Ultimamente temos estado mais juntos do que nunca e isso começa a me incomodar. Seus olhos ainda me aquecem o estômago e seu dedos em minha pele mandam arrepios pelo meu corpo, porém, não sei se quero sua presença rondando cada pensamento, olhando por cima do meu ombro ao estudarmos para provas (para não repetir) ou quando anoto ideias, músicas e trechos em meu caderno de bolso.

O caderninho preto guardado no bolso raso da saia foi um presente de aniversário de tio Raul, irmão do meu pai (que, por acaso, não lembrou da data).
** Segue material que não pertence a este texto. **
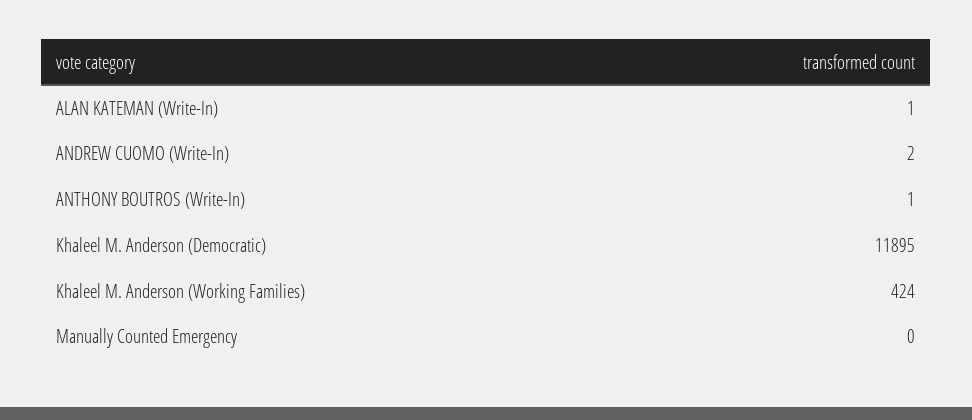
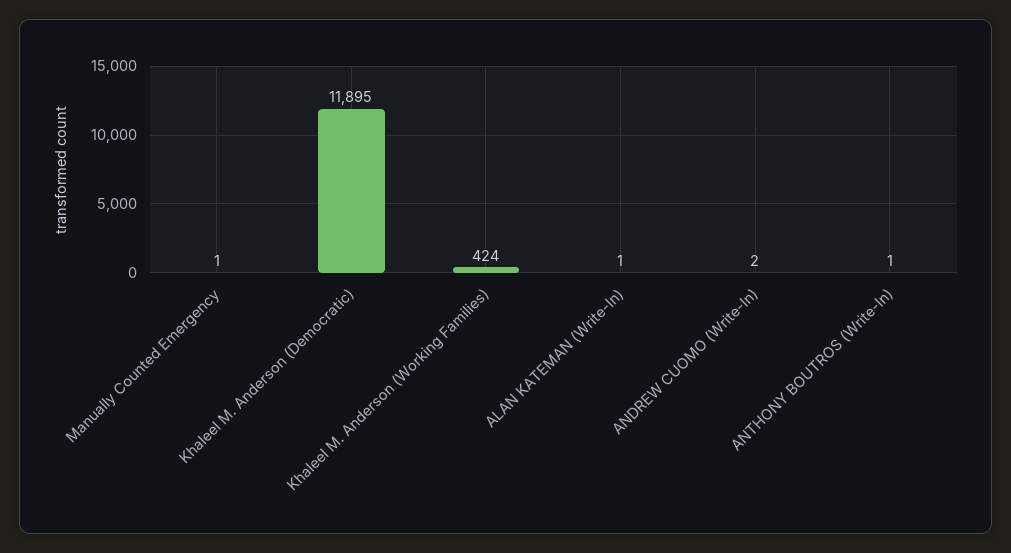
Manually Counted Emergency: 0 -> 1

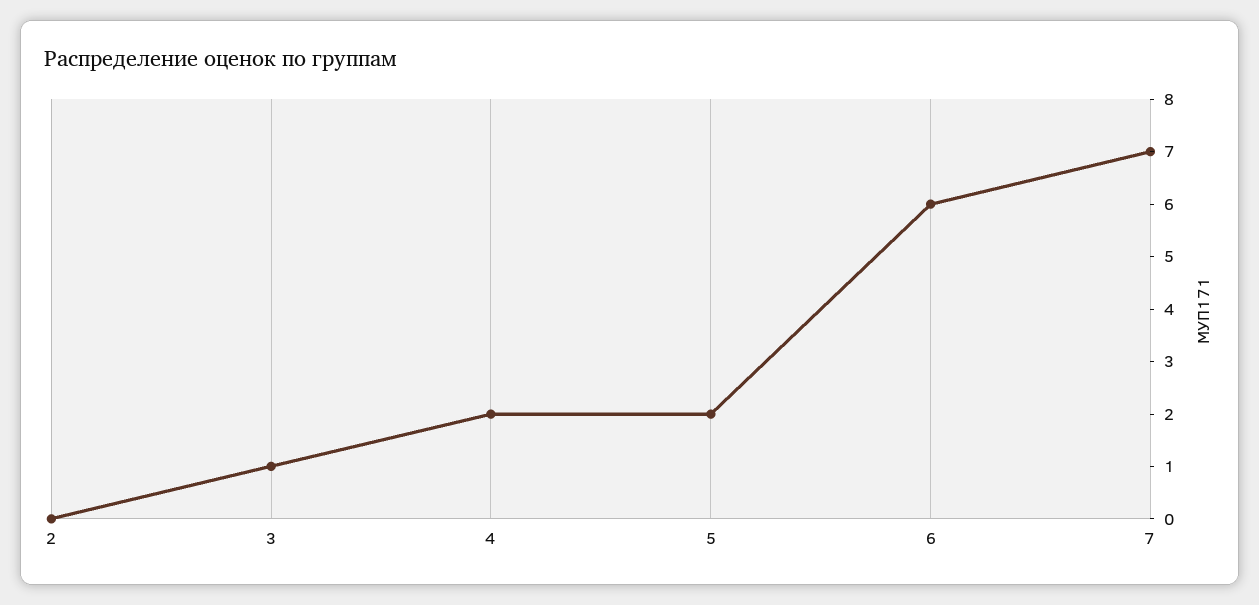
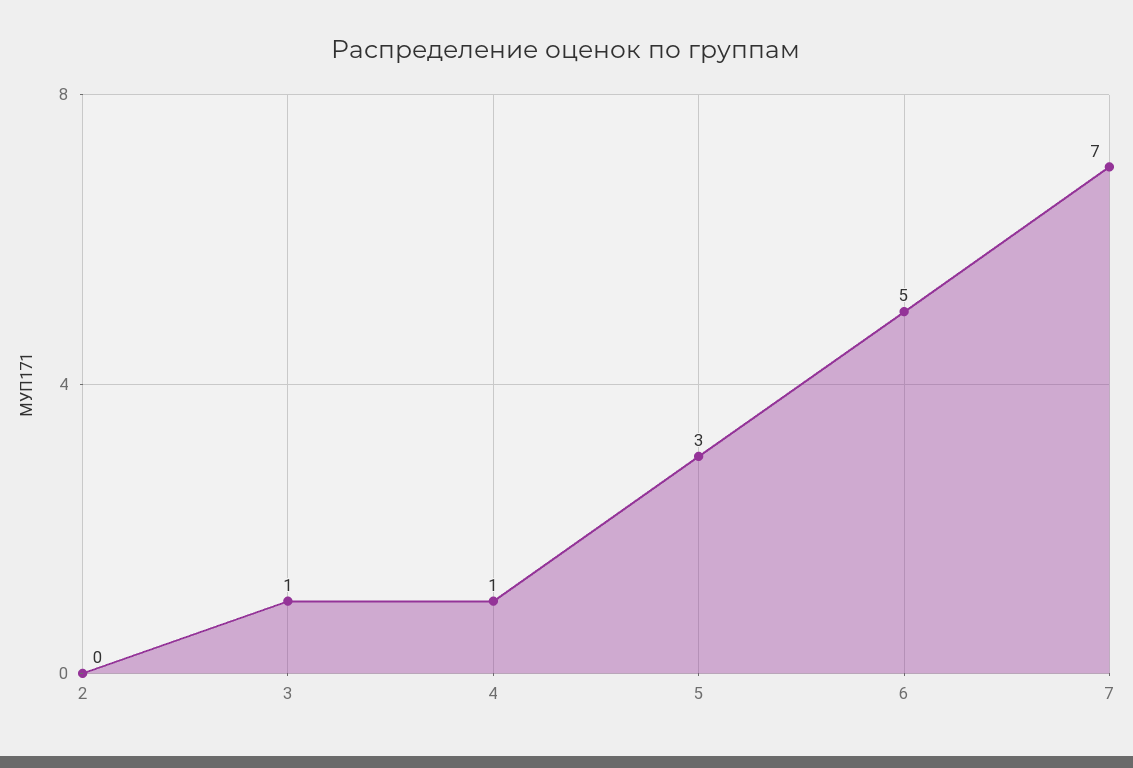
4: 2 -> 1
5: 2 -> 3
6: 6 -> 5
Além desse, ganhei um novo amplificador, roupas coloridas e curtas (presentes de Mateus) e uma pilha de livros (presente de tia Luísa, irmã da mãe). Apesar de estar vestindo saia justa e camiseta que Mateus me deu, o presente de Raul é o que mais uso. "Não se esqueça de quem você é", escreveu em letras grandes e deitadas na primeira folha.

Estou tentando, tio.

– Onde estão seus pais? – pergunto, espiando os bêbados do lado de fora. Os pais de Mateus concordaram com a festa desde que as "crianças" não entrassem em casa. Então preparamos um palco na varanda do seu quarto, que fica no segundo andar da casa enorme, onde ligamos os amplificadores do seu violão, dos microfones, da minha guitarra e teclado. Revezo entre os dois instrumentos de acordo com as músicas que tocamos e nós dois alternamos o vocal. Não há dúvida de que nossas habilidades melhoraram consideravelmente. É só observar as toneladas de horas de filmagens gravadas.

– Eles disseram que estariam aqui, mas, como pode imaginar, devem estar em qualquer outro lugar enchendo a cara e cuspindo falsidade em seus "amigos". – Envolvendo-me num abraço por trás, observamos as pessoas e suas gargalhadas escandalosas se divertindo ao som da playlist que preparamos para quando estivéssemos no intervalo. Sua barba roça meu pescoço de um jeito bom e que deixará marcas. Me inclino em seu peito e ele pega o celular do bolso, tirando nossa foto.

Há duas câmeras gravando a apresentação, uma no primeiro andar, outra presa à cerca de madeira da varanda. Provavelmente Mateus colocará as melhores músicas na internet. A quantidade de visualizações crescente está o animando a continuar postando esses vídeos. Eu não poderia me importar menos. O que quero são as pessoas lá em baixo pulando e cantando comigo. Quero ver seus rostos se iluminarem quando toco "suas" músicas. Quero que se atraiam pelo som que sai do teclado e do meu peito. Quero que se apaixonem por mim, assim como a mãe fazia qualquer um se apaixonar por ela.

– Vamos ver quem consegue terminar a noite com mais pessoas? – desafio. O tamanho de nossas provocações aumentou nos últimos meses. Faço a pergunta porque sei o quanto odeia esse tipo de aposta. Ele costuma ser ciumento e detesta quando qualquer um, em particular garotos, se aproximam de mim após as apresentações, mesmo cheios de elogios. Nessas ocasiões, suas mãos apertam minha cintura e quadris, possessivos. Talvez seja por isso que insisto nessas apostas.